Dynamic regulation of feeding behaviors in health and disease by top-down control of hypothalamic networks

Feeding behaviors represent a complex set of crucial for survival abilities required to meet upcoming nutritional demands. Eating disorders, such as anorexia nervosa, are widespread, difficult to treat and extremely dangerous, displaying the highest mortality rate of all psychiatric disorders and a very high relapse rate. Mechanisms of onset, progression and relapse of eating disorders are unknown. Feeding behaviors are regulated by hypothalamus, an evolutionary conservative brain region. While a role of neurochemically defined hypothalamic neurons in feeding has been recently studied, little is known about an adaptive regulation of hypothalamus by extrahypothalamic inputs. Further, it is not known how dynamic signaling in hypothalamus upon changing metabolic and environmental demands is organized to generate consistent adaptive behavior. The overarching goal of the action is to provide insight into neural mechanisms of healthy and pathological feeding behaviors. To do so we performed recordings of neuronal activity using electrophysiology and calcium imaging, as well as selectively manipulated neuronal activity using optogenetics.We identified neuronal circuits mediating feeding behavior in health and pathology, and thus gained insights into neuronal mechanisms of eating disorders and obesity.

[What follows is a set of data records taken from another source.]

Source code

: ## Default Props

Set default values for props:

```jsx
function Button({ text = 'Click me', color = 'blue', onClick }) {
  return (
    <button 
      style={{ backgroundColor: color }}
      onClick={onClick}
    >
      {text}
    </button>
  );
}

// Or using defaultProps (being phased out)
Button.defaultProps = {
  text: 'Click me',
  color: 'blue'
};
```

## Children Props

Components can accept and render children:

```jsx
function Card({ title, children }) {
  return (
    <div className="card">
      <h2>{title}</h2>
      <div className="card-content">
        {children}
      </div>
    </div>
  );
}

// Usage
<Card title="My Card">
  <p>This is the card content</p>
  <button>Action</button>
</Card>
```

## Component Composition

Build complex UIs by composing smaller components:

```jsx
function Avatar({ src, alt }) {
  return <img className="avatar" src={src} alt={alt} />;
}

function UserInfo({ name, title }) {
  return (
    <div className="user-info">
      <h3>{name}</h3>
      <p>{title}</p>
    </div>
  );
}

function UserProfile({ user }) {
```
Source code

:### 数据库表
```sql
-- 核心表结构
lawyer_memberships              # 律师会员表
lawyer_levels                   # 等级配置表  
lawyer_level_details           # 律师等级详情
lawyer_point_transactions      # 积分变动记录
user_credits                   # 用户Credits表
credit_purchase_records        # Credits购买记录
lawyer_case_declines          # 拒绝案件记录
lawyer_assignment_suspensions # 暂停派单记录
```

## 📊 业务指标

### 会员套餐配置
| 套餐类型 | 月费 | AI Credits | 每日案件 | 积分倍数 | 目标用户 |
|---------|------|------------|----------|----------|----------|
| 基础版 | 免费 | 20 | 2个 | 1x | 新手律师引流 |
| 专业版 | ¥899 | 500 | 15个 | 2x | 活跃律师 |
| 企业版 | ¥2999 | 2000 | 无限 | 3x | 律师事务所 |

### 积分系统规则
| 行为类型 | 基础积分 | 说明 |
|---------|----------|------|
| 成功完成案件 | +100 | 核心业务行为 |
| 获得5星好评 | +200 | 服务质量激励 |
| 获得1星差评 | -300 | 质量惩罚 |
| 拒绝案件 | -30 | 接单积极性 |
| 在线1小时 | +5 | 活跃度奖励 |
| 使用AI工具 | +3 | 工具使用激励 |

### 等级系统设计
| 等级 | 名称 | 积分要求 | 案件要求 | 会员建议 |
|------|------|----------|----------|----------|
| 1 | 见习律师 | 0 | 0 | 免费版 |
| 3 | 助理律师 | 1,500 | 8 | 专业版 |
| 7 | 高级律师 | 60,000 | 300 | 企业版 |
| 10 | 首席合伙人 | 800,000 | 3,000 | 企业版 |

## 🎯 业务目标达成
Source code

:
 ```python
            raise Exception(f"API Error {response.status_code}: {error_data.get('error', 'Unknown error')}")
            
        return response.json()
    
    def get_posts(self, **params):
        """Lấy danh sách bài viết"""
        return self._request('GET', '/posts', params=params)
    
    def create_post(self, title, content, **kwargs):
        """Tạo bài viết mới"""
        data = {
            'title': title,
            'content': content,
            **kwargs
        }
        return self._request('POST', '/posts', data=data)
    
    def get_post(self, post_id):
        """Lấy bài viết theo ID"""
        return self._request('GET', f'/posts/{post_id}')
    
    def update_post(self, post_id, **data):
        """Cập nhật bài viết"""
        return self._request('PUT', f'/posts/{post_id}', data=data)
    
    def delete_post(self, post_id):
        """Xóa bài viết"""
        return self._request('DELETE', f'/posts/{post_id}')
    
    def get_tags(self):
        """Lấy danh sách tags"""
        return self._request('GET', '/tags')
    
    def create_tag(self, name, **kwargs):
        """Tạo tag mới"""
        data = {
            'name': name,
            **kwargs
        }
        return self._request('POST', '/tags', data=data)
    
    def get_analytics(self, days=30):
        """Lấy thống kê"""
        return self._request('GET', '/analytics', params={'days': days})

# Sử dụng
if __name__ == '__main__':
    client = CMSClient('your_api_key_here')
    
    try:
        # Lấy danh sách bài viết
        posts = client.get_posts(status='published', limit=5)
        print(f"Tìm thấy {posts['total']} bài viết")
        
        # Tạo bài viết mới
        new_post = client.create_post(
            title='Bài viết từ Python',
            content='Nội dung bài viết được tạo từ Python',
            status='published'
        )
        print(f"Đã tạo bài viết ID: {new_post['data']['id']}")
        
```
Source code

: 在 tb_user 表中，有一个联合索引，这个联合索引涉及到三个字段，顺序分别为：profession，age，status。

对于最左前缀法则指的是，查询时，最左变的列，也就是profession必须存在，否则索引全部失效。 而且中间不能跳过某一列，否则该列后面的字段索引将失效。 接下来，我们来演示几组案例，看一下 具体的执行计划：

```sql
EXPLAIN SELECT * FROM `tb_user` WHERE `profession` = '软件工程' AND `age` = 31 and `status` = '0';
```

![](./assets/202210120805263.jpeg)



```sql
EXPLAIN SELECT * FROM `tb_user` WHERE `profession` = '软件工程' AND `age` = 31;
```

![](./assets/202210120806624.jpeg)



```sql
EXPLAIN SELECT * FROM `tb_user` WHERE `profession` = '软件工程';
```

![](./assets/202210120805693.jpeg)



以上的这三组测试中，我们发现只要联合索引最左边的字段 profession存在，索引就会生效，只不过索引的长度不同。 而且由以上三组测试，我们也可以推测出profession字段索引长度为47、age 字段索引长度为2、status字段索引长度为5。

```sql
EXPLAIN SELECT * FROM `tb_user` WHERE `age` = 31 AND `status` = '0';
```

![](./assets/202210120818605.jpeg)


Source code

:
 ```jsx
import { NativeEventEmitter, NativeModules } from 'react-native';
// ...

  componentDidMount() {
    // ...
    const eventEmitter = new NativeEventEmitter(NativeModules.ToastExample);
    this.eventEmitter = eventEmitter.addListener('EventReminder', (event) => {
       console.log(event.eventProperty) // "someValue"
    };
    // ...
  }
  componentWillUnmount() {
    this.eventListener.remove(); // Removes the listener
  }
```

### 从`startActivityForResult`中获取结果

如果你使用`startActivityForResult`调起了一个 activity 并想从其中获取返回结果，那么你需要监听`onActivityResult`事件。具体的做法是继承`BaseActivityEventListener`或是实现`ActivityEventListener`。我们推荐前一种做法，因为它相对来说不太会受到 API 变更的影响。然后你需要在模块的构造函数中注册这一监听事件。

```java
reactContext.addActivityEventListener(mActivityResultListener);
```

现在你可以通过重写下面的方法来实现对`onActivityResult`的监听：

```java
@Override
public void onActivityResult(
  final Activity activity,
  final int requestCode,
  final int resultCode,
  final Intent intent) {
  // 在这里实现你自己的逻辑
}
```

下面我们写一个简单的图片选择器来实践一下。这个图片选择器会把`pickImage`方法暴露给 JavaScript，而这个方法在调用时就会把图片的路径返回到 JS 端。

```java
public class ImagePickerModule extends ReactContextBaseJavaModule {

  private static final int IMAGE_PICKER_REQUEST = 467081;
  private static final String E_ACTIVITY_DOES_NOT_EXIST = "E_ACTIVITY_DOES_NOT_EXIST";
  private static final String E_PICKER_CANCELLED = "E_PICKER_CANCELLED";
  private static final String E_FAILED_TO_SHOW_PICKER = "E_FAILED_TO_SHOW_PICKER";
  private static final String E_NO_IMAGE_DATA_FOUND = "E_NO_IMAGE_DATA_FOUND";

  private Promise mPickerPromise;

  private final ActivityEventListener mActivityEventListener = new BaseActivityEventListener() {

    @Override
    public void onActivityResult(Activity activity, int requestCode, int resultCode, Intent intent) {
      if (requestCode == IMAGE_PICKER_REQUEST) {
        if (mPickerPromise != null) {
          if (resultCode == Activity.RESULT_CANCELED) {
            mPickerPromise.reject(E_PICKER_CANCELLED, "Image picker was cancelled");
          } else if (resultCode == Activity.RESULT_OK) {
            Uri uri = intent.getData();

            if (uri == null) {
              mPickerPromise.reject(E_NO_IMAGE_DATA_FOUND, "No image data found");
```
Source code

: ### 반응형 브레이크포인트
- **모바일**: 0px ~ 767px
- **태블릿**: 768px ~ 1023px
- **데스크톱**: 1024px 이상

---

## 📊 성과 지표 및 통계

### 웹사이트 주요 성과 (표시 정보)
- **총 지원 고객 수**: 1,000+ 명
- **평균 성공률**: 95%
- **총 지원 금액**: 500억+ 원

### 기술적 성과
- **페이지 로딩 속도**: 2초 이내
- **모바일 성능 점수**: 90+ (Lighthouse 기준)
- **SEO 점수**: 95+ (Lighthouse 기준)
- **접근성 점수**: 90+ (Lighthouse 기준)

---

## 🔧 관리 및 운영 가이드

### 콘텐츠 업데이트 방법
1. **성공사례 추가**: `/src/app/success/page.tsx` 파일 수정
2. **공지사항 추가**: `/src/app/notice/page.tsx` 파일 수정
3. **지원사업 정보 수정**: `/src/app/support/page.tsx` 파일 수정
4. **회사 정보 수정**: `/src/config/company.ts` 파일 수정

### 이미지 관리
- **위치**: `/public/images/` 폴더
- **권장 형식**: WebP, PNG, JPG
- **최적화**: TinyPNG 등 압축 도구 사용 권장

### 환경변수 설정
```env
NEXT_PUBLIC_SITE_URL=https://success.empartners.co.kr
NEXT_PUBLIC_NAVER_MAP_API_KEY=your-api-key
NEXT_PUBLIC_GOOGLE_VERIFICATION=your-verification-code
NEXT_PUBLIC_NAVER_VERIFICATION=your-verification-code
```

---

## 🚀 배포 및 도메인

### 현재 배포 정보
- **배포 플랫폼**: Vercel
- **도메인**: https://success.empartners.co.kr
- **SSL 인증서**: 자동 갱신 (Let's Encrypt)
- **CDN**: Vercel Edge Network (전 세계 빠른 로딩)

We investigated a role of neural circuitries that translate cognitive-related information to the lateral hypothalamus during adaptive feeding behaviors. We found that inputs from the prefrontal cortex regulate activity of hypothalamic neurons and affect feeding-related behavior. Further, we investigated how metabolic demands changes upon reduction of food intake, or an exposure to a high-fat diet, affect the signaling from the top-down brain regions to the hypothalamus. We investigated these changes and the behavioral output at various time scales - from subsecond timing of neuronal network oscillations to changes of activity of the same, genetically defined neurons in the lateral hypothalamus across weeks. Further, we investigated how signaling in hypothalamus changes during development of anorexia nervosa symptoms and study consequences of optogenetically restored physiological signaling. We found that neuronal populations in the lateral hypothalamus signal alternative future behaviors, encode the one most likely to be selected and enable rapid coordination with cognitive and reward-processing circuitries, commanding adaptive eating behaviors and social contact. Further, we showed that two neuronal populations of the lateral hypothalamus balance nutritional and social needs: one of them limited feeding or drinking and promoted social interaction despite hunger or thirst whereas another one preferentially encoded water despite hunger pressure and promoted water seeking, while relegating social needs. Thus, lateral hypothalamic neuronal populations act in a complementary manner to enable the flexible fulfillment of multiple essential needs.We published the results of this project in top journals and distributed press releases. Both papers sparked considerable media interest. We also presented results of this project on major conferences.

This innovative and interdisciplinary approach enables identification of neuronal circuits mediating feeding behavior in health and pathology, and thus gain insights into neuronal mechanisms of eating disorders.